Erik started his talk by commenting on how the ocular (sight) dominates how we know and explore. For Erik visualization goes way back and used to be connected to the acoustic and to architecture. You didn’t have visualizations detached from a space and without a soundscape.

He then talked about how games are not just about knowing visually, but also about knowing through the game-mechanics or the interaction. He gave the game September 12th: A Toy World as an example where the game mechanics are part of the way meaning is made.

He then argued that a data visualization can be different types of things for knowing or learning:

  • A game that changes your ideas
  • A presentation of visual uncertainty where people argue about reconstruction
  • A “reading” diagram and data

He commented on how people tend to believe vizualizations. They have rhetorical power and can therefore be a way of presenting things to broader audiences. He also talked about how for many people the word “game” makese more sense than “visualization.” You tell people you have game for them to learn from and they know what to do.

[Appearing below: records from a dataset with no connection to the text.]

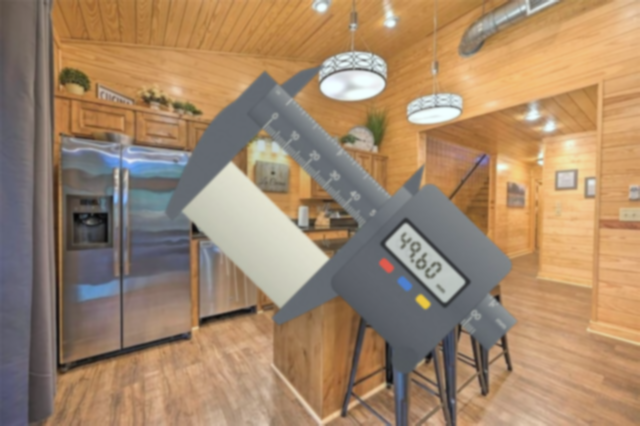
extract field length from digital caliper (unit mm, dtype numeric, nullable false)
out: 49.60 mm
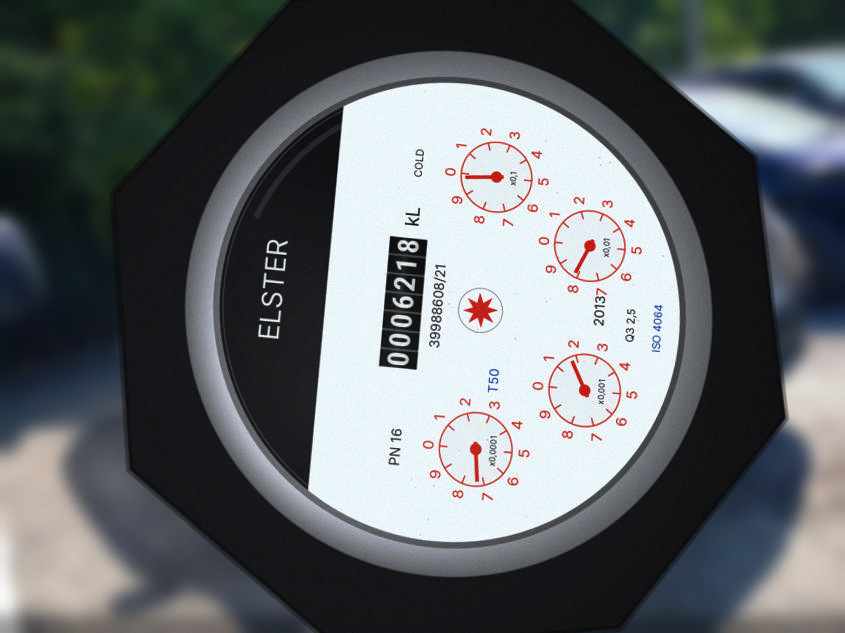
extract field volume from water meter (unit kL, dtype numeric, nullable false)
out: 6217.9817 kL
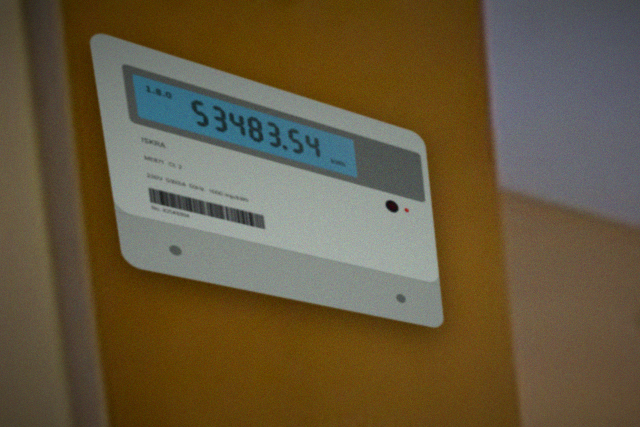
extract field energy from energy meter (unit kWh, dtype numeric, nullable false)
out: 53483.54 kWh
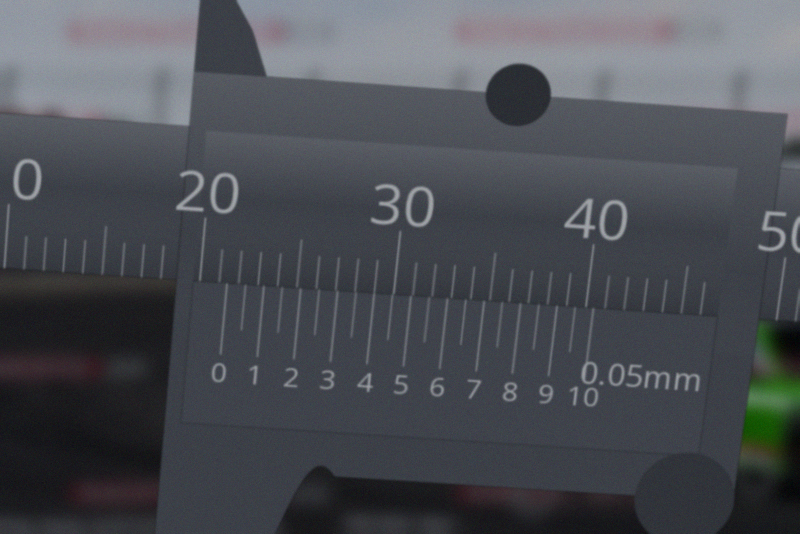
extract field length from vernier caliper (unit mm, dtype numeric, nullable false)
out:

He talked about what are the concerns of non-text? In his book on Critical Gaming he has an opening chapter on “The Digital Humanities and the Limit of Text.” Champion wants to go beyond text with visualization and games, not just use visualization as a way of exploring text. Some of the issues and ideas he mentioned included:

  • Preservation of Digital Heritage. Erik’s work focuses a lot on developing virtual spaces for communicating about heritage or for letting people negotiate heritage. One of the major problems of this field is that virtual heritage projects tend to disappear and disappear faster than the actual project. There are no good standards for 3D data. He drew our attention to the UNESCO Charter on the Preservation of Digital Heritage which is well meaning, but doesn’t seem to be having any effect.
  • Infrastructure. A related problem is the infrastructure for non-textual digital work. We have a significant amount of textual infrastructure that we take for granted (think libraries and archives), but less visual. How is visualization supported and by who? PublicVR seems to be one organization trying to make 3D heritage available to schools.
  • Process not Product. Fields like archaeology are a process not a product. The field cannot be communicated by texts. We need to think of how the digital can communicate process, collaboration and reflection and games could play a role in this. He mentioned Elegy for a Dead World as an example. It is a game where you write about the dead world you are exploring.
  • Counterfactual History. How can we use simulations and games to explore “what if” scenarios. This is a way of knowing too. He mentioned Muzzy Lane Software who, for example, developed Making History.
  • Pointing in 3D. How do we point in 3D worlds. Erik has a project where they have created avatars that point for you.

Champion showed a number of really interesting projects that we need to look at like Paper Machines (a Zotero text analysis tool) and Dead Men’s Eyes. Near the end he talked about Artificial Intelligence and how we can learn about AI in games. His idea is for people to play NPC’s and get the AI to figure out who they are – a reverse Turing game.